A different kind of degradation is well on its way in the cave, however. With thousands of visitors a day and lights on, everywhere & all the time, it's becoming quite green inside. Not just algae in the ponds and on the damp stalactite and stalagmite surfaces, but leafy plants around the light fixtures.

Cave pictures never really come out without a tripod, but here are some anyway.

A boat ride from one cave part to another is part of the fun. That's my companion Louis in the front row.
After the cave it's time for lunch. Sam takes us to a local restaurant, not to one of the hotels thank goodness, and we have some very spicy food. Delicious! Hot peppers seem to be just another vegetable here, there are so many in there. Yes, we are in Hunan province! It's a welcome change from the mild Cantonese fare in Guangzhou.

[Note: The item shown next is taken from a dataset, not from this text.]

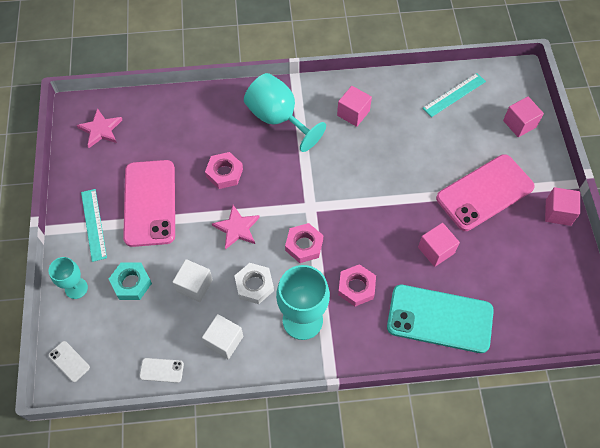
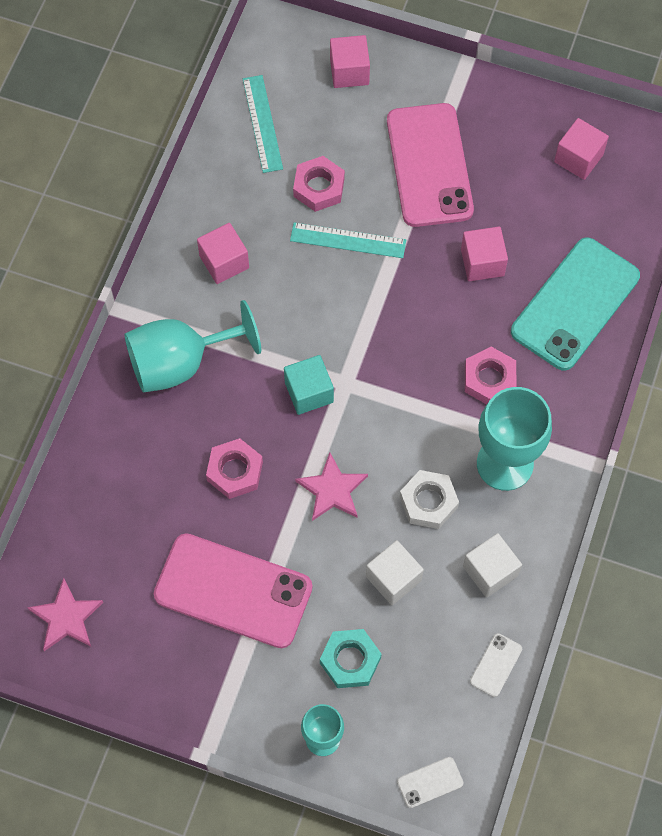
camera: 65 degrees left, 5 degrees up
(94, 224) = (230, 681): turquoise ruler -> turquoise ruler (348, 240)
(294, 190) = (309, 392): none -> turquoise cube
(304, 245) = (399, 416): pink nut -> pink nut (319, 187)
(558, 212) = (497, 99): pink cube -> pink cube (578, 158)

From the restaurant balcony.
And that's all I've typed so far.


The Bug said...

Why DO we eat eggs for breakfast? When I'm at my dad's house I tend to eat leftovers - like bbq and spaghetti :)

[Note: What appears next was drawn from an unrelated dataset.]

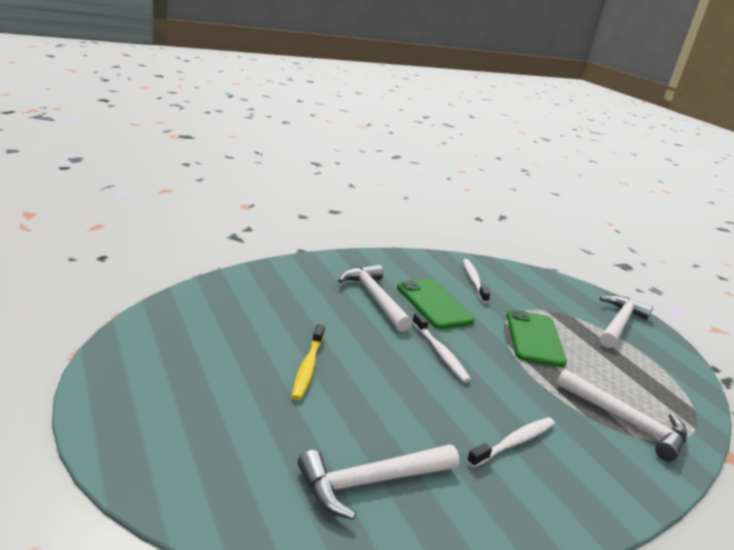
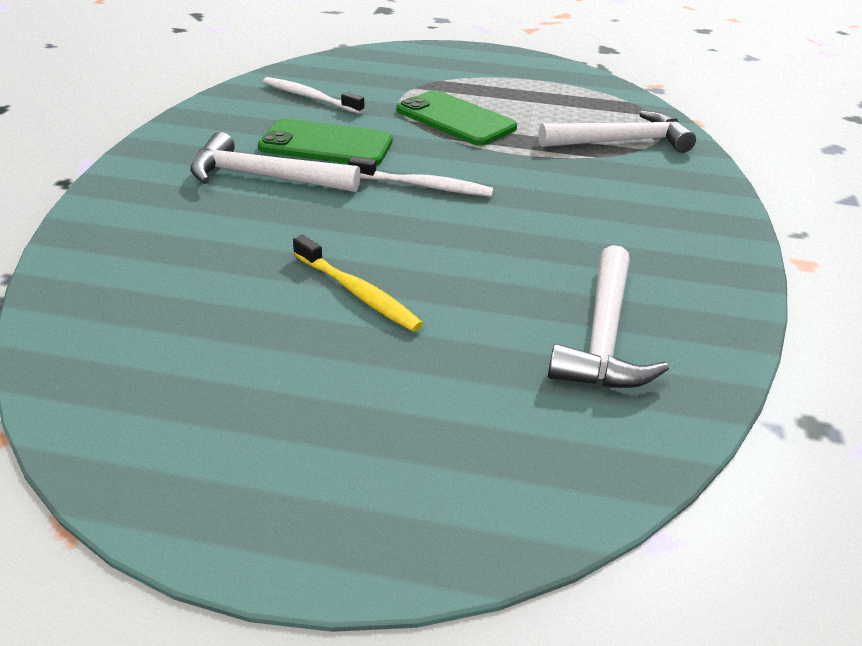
camera: 50 degrees left, 10 degrees up
(514, 442) = (606, 215): white toothbrush -> none
(619, 323) = (478, 64): white hammer -> none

This seems like a VERY odd trip to me. I'm hoping you had some positive stuff happen too!

NanU said...

The trip was a very mixed bag. China wasn't high on the list of countries I'd really like to spend time in, and it hasn't moved up the list now I've seen a bit.
I like to write about the stuff that was interesting, unusual, outside my normal experience, and the financial fiasco with BIT means I likely have to cancel Christmas with my family unless I can find a last-minute bargain flight.
Liurong Temple was very nice, and there's nice scenery to come and a visit with friends, but it's true, I didn't come home with a lot of positive memories.

Titus said...

I'm finding it fascinating because China is somewhere I would like to visit. Of course, contemplating it's vastness and the obvious difficulties of really 'doing' the country, I am realising this is not the most achievable of my dreams.
And sorry it was not a great time, and terrible news about Christmas. Hopefully flights will be bargains thanks to downturn central.

Dana said...

Well, it seems to be a strange trip... I would have hated this as I always want to prepar and to know everything when I travel! But the cave seems nice. It reminds me of Padirac Cave in France wich i visited this year. There are also boats there.